1. Франсуа Рене Шатобриан

 

Шатобриан — удивительное явление во французской, а значит, и в мировой литературе (ибо я склонен рассматривать скорее мировую литературу как часть французской, нежели наоборот). Он, по идее, чистый поэт — поэт до мозга костей, с абсолютно поэтическим восприятием мира; и в то же время он, насколько я могу судить по его творческой биографии, писал стихи довольно редко, и уж точно не вошел в историю литературы благодаря поэтическому наследию. Он романтичен — не зря Гюго считал Шатобриана своим учителем, — но его романтизм проявился больше в его поступках, чем в творчестве, по той простой причине, что творчество — чисто литературное творчество — у Шатобриана весьма хилое: на его счету лишь две небольшие повести, «Аттала» и «Рене», не то что забытые, но не способные прочно хранить в памяти поколений имя автора, ибо романтичное чувство ныне ценится невысоко.

Все остальное, что написал Шатобриан, по нынешнему распределению жанров, можно определить как публицистику.

Таков и его opus magnum «Замогильные записки»[1].

На поверхностный взгляд может показаться, что «Замогильные записки» — мемуары, но это не так. Мемуары, как ни крути, жанр в первую очередь ностальгический: сколь бы автор ни старался сохранять трезвый взгляд на вещи, он все равно окажется в плену чувств, а чувства по отношению к прошлому иными, чем ностальгическими, быть не могут. Что-то было, но его уже нет — ах! Жизнь завершается — какой ужас, ох! Надо бы записать все, что пережил, чтобы оставить след…

У Пруста хоть и не мемуары, а роман, но тем не менее он полон ностальгии — а у Шатобриана как бы мемуары, но без сентиментов. Выстраивая свой образ — а именно этим Шатобриан в «Замогильных записках» и занят, — он может рассказать про то, как он был сентиментальным, но сам этот рассказ лишен сентиментальности. Шатобриан страстный, но холодный. Страстные люди — борцы, вот и Шатобриан все время в борьбе — за свои идеалы, за доброе имя, за принципы, — и поэтому его мемуары читаются как публицистика.

Важнейшей чертой личности Шатобриана является романтическая поза. Ему свойственно самолюбование, и такая поза — часть его нарциссизма. Но поза эта не возникла на пустом месте, она имеет реальные корни: Шатобриан в течение долгих лет вел себя исходя из принципов, а не выгоды, и поэтому имеет моральное право упиваться самим собой. Он ведь не только мыслитель, но и политик, и остался им даже тогда, когда ушел из политики. А в своей политической деятельности он совершил два романтических поступка: дважды подал в отставку, хотя никто его к этому не принуждал, и даже наоборот — его умоляли этого не делать (по крайней мере, он сам так утверждает). В первый раз он ушел со службы у Наполеона, который, несмотря на независимую позицию Шатобриана — или именно благодаря ей, — высоко его ценил. Наполеон предложил Шатобриану неплохую должность при посольстве в Риме, тот предложение принял, с римскими достопримечательностями ознакомился, но после убийства графа Энгиенского немедленно объявил о «разрыве отношений». Будучи роялистом, Шатобриан мог себе позволить сотрудничество с Наполеоном, как с человеком, возвысившим Францию, как с великим полководцем, а еще больше — превосходным гражданским руководителем (последнее он неоднократно подчеркивает), но то, что «первый консул» пролил кровь принца крови — простите за тавтологию, — было для Шатобриана, как убежденного монархиста, неприемлемым.

Задания>
1) Пожалуйста, кратко перескажите абзац отрывка о Шатобриане, начинающийся словами «Важнейшей чертой личности Шатобриана», сохранив его основные факты.
2) Какие две повести Шатобриана упомянуты в отрывке о Шатобриане?
3) Процитируйте из отрывка о Шатобриане всё, начиная со слов «У Пруста хоть» и вплоть до слов «читаются как публицистика.».
Материал ниже для работы не понадобится.

Исходные данные>
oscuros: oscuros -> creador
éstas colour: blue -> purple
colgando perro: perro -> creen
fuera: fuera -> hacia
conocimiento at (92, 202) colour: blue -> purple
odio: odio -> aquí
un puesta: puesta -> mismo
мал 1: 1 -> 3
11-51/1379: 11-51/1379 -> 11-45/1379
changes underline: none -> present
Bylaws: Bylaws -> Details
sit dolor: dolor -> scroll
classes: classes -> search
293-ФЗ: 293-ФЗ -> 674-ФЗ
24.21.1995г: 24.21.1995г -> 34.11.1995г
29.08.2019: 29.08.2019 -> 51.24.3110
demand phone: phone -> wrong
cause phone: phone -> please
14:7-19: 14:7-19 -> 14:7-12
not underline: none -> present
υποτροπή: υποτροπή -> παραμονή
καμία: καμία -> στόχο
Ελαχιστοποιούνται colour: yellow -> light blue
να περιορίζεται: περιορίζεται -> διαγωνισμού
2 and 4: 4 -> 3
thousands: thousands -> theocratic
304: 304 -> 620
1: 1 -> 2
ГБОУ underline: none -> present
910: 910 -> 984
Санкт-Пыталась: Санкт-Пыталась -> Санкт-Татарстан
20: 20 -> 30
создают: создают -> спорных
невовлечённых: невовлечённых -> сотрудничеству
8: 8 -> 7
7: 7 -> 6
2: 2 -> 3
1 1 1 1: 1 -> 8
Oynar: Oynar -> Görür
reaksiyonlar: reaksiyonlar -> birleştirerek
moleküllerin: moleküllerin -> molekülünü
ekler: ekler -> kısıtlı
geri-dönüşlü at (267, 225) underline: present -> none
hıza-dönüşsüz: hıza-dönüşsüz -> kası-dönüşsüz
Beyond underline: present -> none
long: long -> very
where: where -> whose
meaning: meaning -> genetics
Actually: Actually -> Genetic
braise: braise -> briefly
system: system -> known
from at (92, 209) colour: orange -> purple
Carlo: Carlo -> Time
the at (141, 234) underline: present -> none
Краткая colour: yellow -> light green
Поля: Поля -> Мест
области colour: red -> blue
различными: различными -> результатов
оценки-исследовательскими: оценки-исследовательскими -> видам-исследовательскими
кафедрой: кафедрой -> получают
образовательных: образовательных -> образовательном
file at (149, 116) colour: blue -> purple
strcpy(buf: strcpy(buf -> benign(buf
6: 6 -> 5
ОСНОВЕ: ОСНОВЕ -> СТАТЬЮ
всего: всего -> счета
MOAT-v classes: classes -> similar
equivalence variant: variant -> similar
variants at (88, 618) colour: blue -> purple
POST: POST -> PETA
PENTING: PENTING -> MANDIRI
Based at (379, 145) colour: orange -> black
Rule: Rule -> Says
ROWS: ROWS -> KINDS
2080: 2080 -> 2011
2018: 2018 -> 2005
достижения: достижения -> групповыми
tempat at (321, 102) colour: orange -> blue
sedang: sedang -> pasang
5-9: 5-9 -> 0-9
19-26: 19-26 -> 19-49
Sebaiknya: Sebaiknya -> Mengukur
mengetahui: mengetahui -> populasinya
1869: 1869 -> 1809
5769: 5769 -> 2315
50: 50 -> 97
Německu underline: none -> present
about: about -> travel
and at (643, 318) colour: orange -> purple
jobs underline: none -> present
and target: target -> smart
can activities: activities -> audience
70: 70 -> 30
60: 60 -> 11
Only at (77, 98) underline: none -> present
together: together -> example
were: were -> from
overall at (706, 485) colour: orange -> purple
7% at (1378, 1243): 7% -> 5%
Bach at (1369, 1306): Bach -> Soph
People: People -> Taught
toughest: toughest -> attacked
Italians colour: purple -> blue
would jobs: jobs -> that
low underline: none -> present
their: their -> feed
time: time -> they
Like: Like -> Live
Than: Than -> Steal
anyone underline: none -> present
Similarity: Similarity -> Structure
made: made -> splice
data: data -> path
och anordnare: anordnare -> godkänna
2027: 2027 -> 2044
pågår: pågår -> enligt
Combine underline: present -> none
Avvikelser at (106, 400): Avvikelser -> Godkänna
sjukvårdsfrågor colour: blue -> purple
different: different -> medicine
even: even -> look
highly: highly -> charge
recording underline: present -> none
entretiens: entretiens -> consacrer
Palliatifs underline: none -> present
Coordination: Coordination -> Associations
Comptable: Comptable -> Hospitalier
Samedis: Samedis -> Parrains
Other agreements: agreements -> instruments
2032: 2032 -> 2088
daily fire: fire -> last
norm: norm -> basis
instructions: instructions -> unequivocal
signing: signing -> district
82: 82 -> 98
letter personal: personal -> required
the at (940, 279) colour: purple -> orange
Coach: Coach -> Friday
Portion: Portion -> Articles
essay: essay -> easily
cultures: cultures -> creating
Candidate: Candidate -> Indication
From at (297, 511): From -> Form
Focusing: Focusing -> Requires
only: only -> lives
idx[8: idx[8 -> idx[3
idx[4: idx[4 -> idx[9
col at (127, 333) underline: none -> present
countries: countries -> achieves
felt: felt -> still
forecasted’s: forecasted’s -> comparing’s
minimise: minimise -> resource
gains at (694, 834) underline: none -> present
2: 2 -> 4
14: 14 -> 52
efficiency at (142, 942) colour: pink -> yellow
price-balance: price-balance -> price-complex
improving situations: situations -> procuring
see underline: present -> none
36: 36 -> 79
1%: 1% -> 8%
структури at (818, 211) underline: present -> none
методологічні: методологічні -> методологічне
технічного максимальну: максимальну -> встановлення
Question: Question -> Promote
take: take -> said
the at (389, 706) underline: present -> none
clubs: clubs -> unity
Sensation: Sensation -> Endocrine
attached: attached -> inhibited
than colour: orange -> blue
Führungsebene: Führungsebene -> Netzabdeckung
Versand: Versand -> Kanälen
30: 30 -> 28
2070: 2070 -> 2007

Ответы на задания>
1) Главная черта Шатобриана — романтическая поза, которая входит в его самолюбование и нарциссизм. У нее есть реальные корни: много лет он поступал исходя из принципов, а не выгоды. Мыслитель и политик, он дважды сам подал в отставку, хотя, по его утверждению, его умоляли этого не делать. В первый раз он ушел со службы у Наполеона. Тот высоко его ценил и предложил должность при посольстве в Риме. После убийства графа Энгиенского Шатобриан сразу объявил о «разрыве отношений». Как роялист, он мог сотрудничать с Наполеоном, ценя его как полководца и гражданского руководителя. Но пролитая кровь принца крови была для него, убежденного монархиста, неприемлема.

2) «Аттала» и «Рене».

3)
У Пруста хоть и не мемуары, а роман, но тем не менее он полон ностальгии — а у Шатобриана как бы мемуары, но без сентиментов. Выстраивая свой образ — а именно этим Шатобриан в «Замогильных записках» и занят, — он может рассказать про то, как он был сентиментальным, но сам этот рассказ лишен сентиментальности. Шатобриан страстный, но холодный. Страстные люди — борцы, вот и Шатобриан все время в борьбе — за свои идеалы, за доброе имя, за принципы, — и поэтому его мемуары читаются как публицистика.